В те июньские дни, когда над головой Владимира Высоцкого сгустились тучи, в далеком Париже Марина Влади переживала совсем иные чувства: она вступила в ряды Французской коммунистической партии. Через год Высоцкий ответит на это событие шутливыми строчками:
Начал целоваться с беспартийной,
А теперь целуюсь с вожаком!!!
Сам Владимир Высоцкий вряд ли когда был бы принят в ряды КПСС по очень многим причинам. Хотя, откровенно говоря, ярлыка антисоветчика, приклеенного к нему официальными властями, он явно не заслуживал. Всем своим тогдашним творчеством он ясно доказывал, каким истинным и горячим патриотом своей Родины он является.
В момент введения советских войск в Чехословакию Высоцкий находился далеко от столицы: в сибирской тайге на съемках фильма. Но даже если бы он оказался в тот момент в Москве, это совсем не значило, что он, подобно тому же Е. Евтушенко, отбил бы телеграмму протеста советскому руководству или публично поддержал бы семерых смельчаков, вышедших с плакатами на Красную площадь и протестовавших против ввода войск. Высоцкий и до этого никогда не выступал ПРОТИВ существующего в стране режима, он, как и большинство «шестидесятников», обвиняя в преступлениях конкретные личности (Сталина, Берию и т. д.), не считал сам существующий режим преступным. Он был правоверным советским гражданином, воспитанным к тому же в строгой военной семье, где отец был кадровым военным, а мать работала в одном из учреждений в системе МВД. О своем тогдашнем мировоззрении сам Высоцкий в конце жизни напишет:
И я не отличался от невежд,
А если отличался — очень мало, —
Занозы не оставил Будапешт,
А Прага сердце мне не разорвала.
Написанная же в июле — августе «Охота на волков» была в первую очередь связана с личными переживаниями Высоцкого, с той травлей, что развернулась тогда против него в прессе, но случайно совпавшее с рождением этой песни осложнение ситуации в Чехословакии расширило значение этой песни, придало ей даже политический оттенок. То же самое произошло и с песней «Банька по-белому», которая была написана одновременно с «Охотой». Высоцкий ненавидел Сталина, осуждал его преступления, но никогда не связывал эти преступления с тем режимом, что существовал в стране с октября 17-го. Отсюда и отношение Высоцкого к В. Ленину, которого он в июньской анкете 1970 года назовет одним из великих людей в истории. Вторым после Ленина человеком, достойным подражания, Высоцкий назвал Д. Гарибальди, тоже революционера-радикала, приверженца 1-го Интернационала, эдакого итальянского коммуниста XIX века.

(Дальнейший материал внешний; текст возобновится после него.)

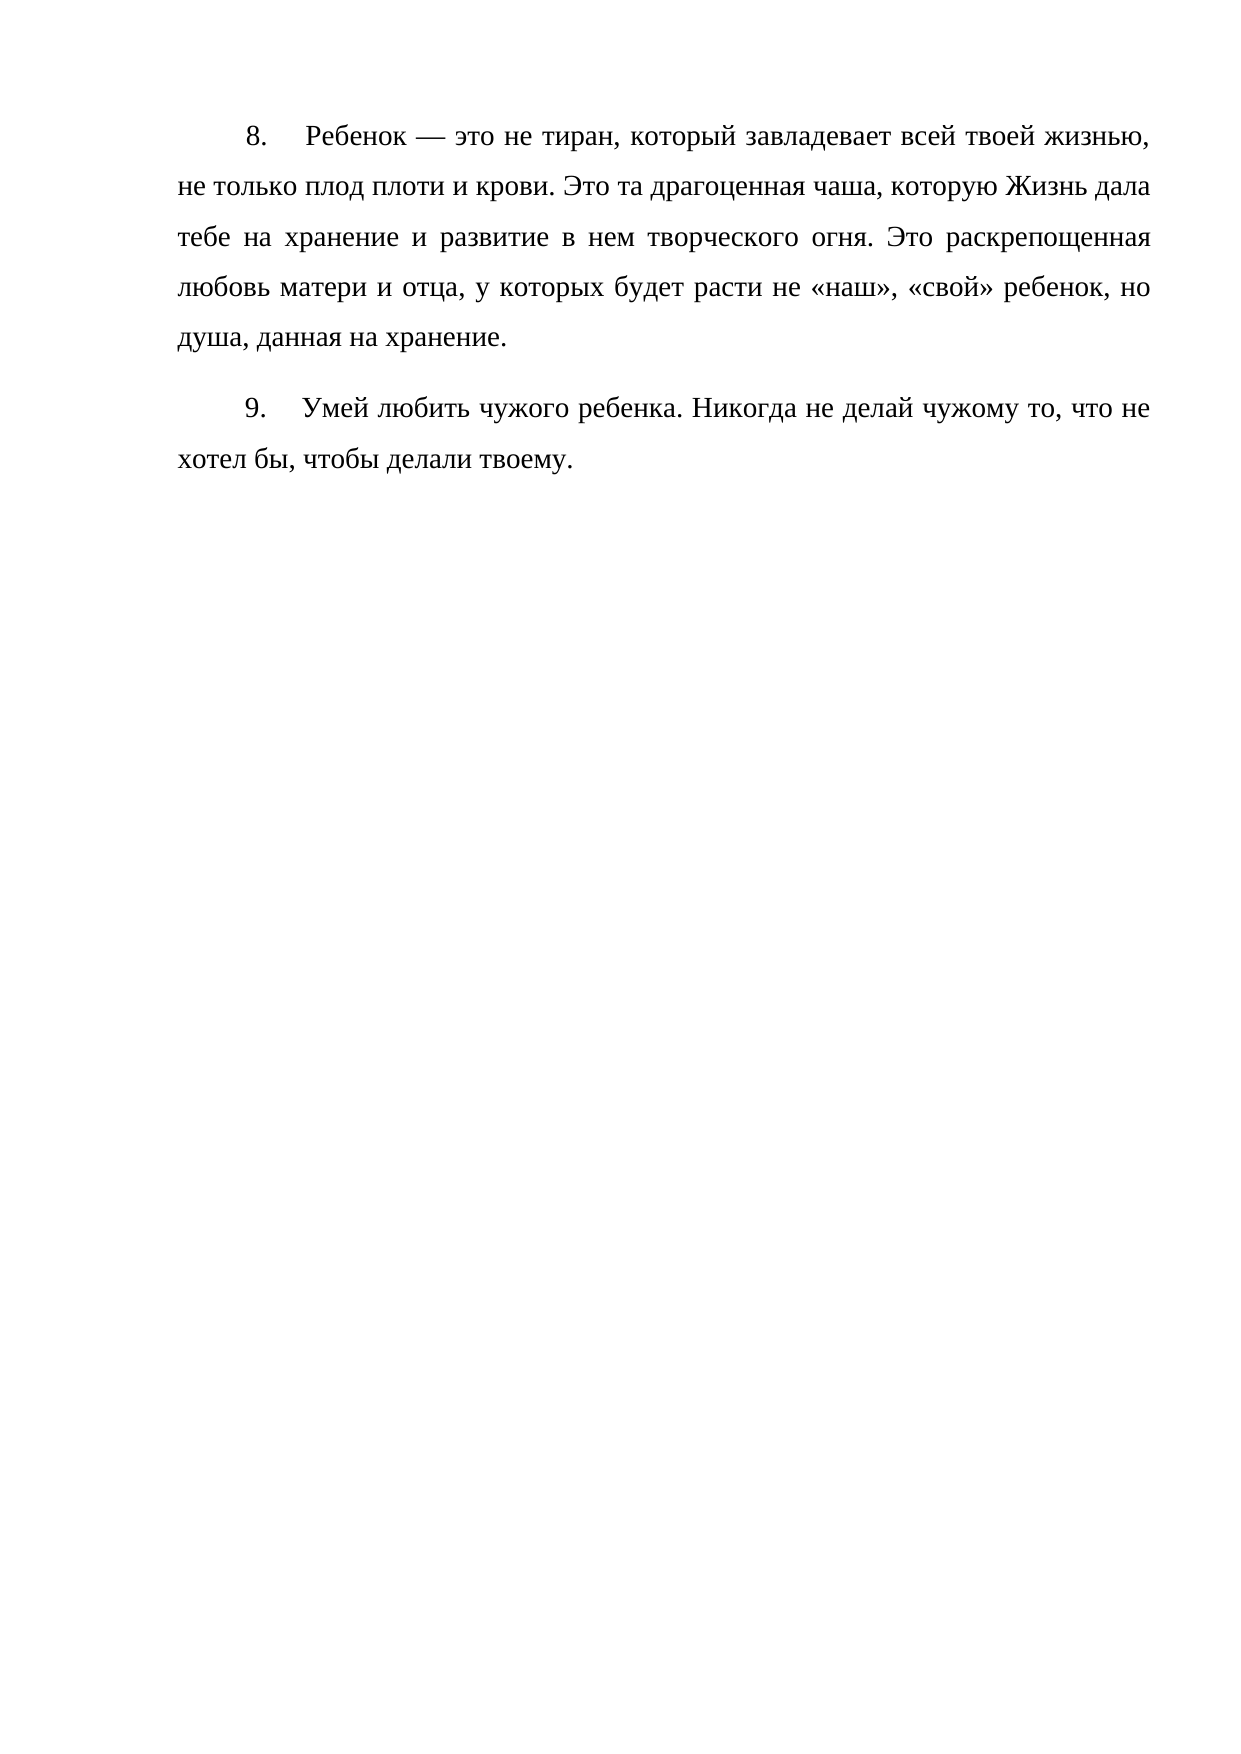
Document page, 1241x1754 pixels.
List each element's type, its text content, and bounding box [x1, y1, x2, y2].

text 9. Умей любить чужого ребенка. Никогда не делай чужому то, что не хотел бы, чтобы делали твоему. [177, 391, 1152, 474]
text 8. Ребенок — это не тиран, который завладевает всей твоей жизнью, не только плод плоти и крови. Это та драгоценная чаша, которую Жизнь дала тебе на хранение и развитие в нем творческого огня. Это раскрепощенная любовь матери и отца, у которых будет расти не «наш», «свой» ребенок, но душа, данная на хранение. [177, 118, 1152, 353]
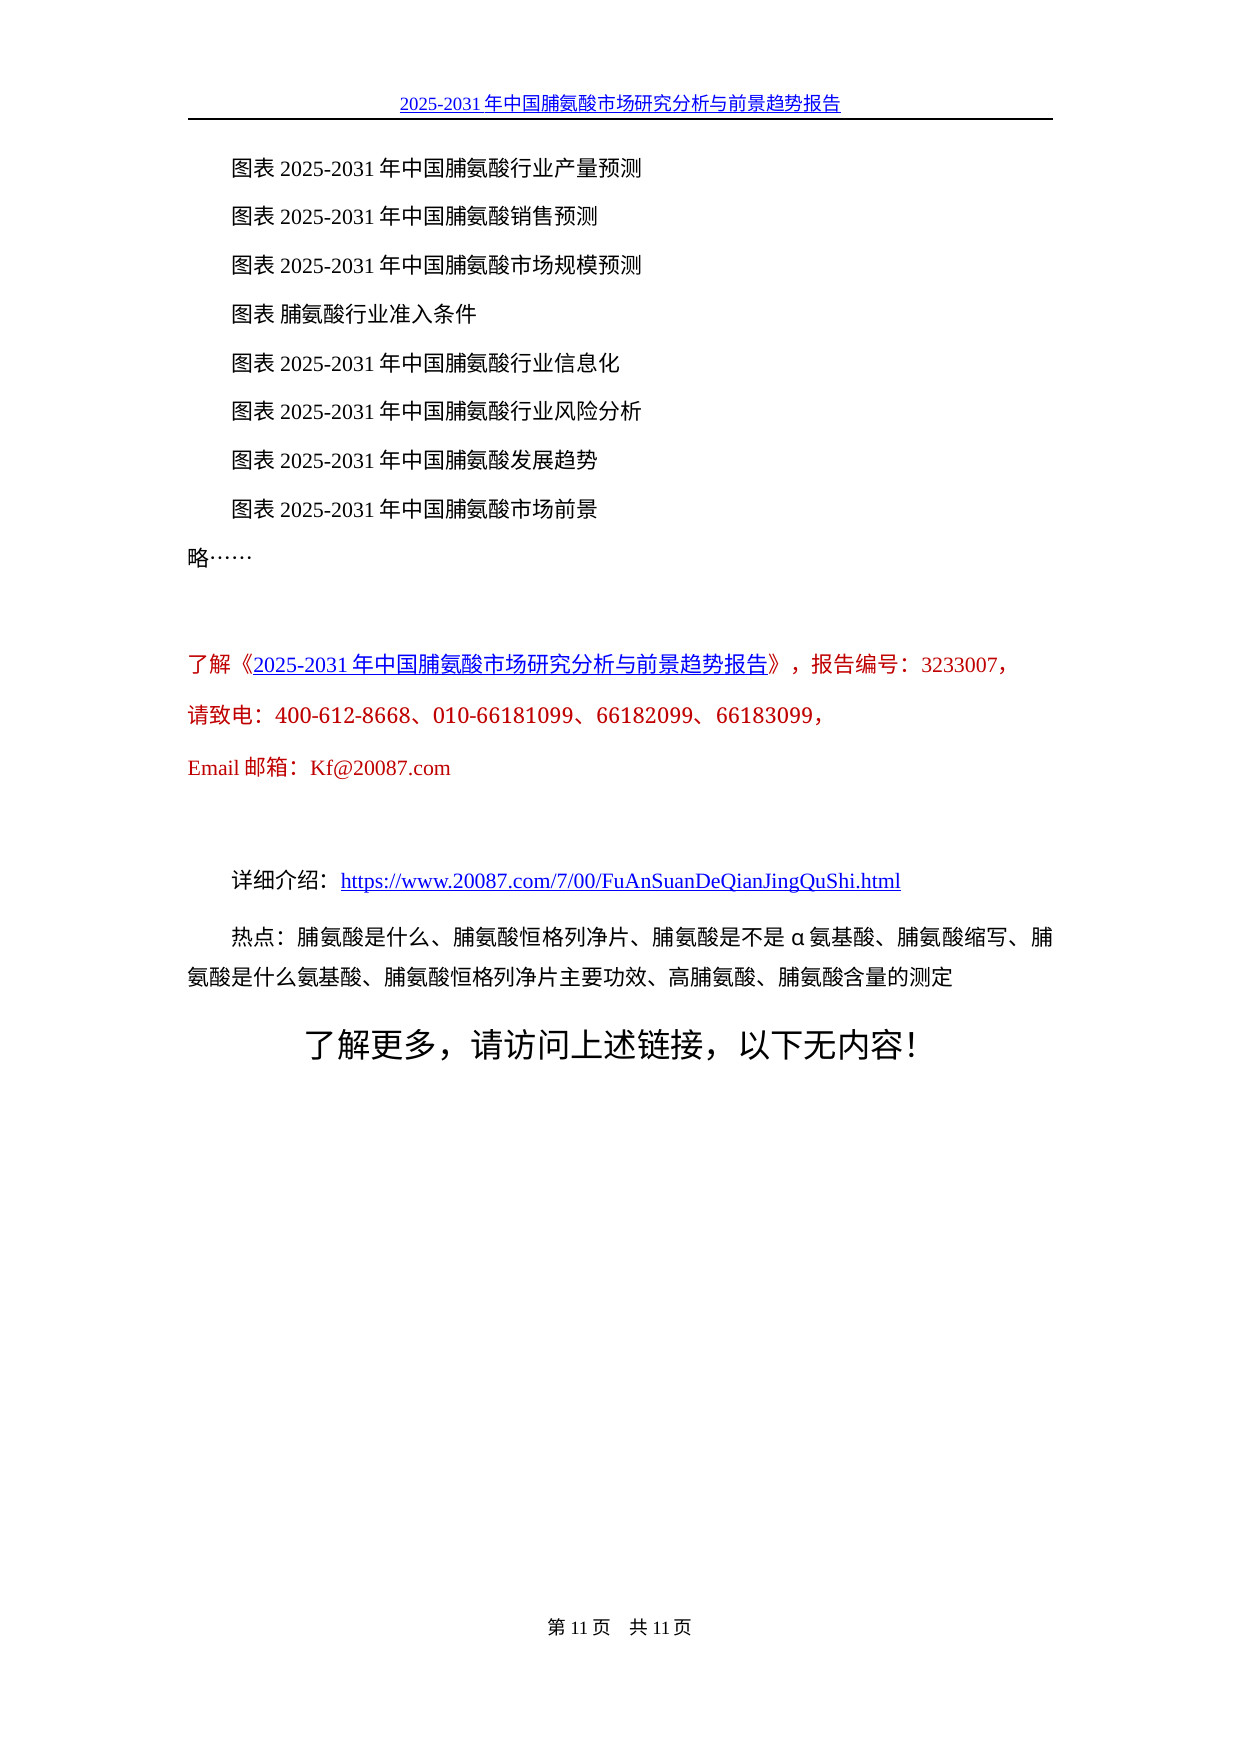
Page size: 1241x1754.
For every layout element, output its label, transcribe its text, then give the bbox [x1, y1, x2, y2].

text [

Между тем, пока Владимир Высоцкий находился в Сибири, в Москву прилетела Марина Влади.
«Я приеду в Москву, но увидимся мы не сразу. Мне сказали, что ты снимаешься далеко в Сибири и вернешься только через два месяца…
В один из вечеров ты появляешься на пороге, и воцаряется полная тишина. Ты подходишь к моей маме, представляешься и вдруг, на глазах у всех, сжимаешь меня в объятиях. Я тоже не могу скрыть волнения. Мама шепчет мне: «Какой милый молодой человек, и у него красивое имя». Когда мы остаемся одни, ты говоришь, что не жил все это время, что эти месяцы показались тебе бесконечно долгими…»
Высоцкий уже не скрывает своих чувств к Влади и совершенно не боится огласки этого. По всей видимости, он все для себя уже решил.
Я больше не избавлюсь от покоя:
Ведь все, что было на душе на год вперед,
Не ведая, она взяла с собою —
Сначала в порт, а после в самолет.
В душе моей — пустынная пустыня, —
Ну что стоите над пустой моей душой!
Обрывки песен там и паутина, —
А остальное все она взяла с собой.
Марина Влади вспоминает: «В один из осенних вечеров я прошу друзей оставить нас одних в доме. Это может показаться бесцеремонным, но в Москве, где люди не могут пойти в гостиницу — туда пускают только иностранцев и жителей других городов, — никого не удивит подобная просьба. Хозяйка дома исчезает к соседке. Друзья молча обнимают нас и уходят.
Закрыв за ними дверь, я оборачиваюсь и смотрю на тебя. В луче света, идущем из кухни, мне хорошо видно твое лицо. Ты дрожишь, ты шепчешь слова, которых я не могу разобрать, я протягиваю к тебе руки и слышу обрывки фраз: «На всю жизнь… уже так давно… моя жена!»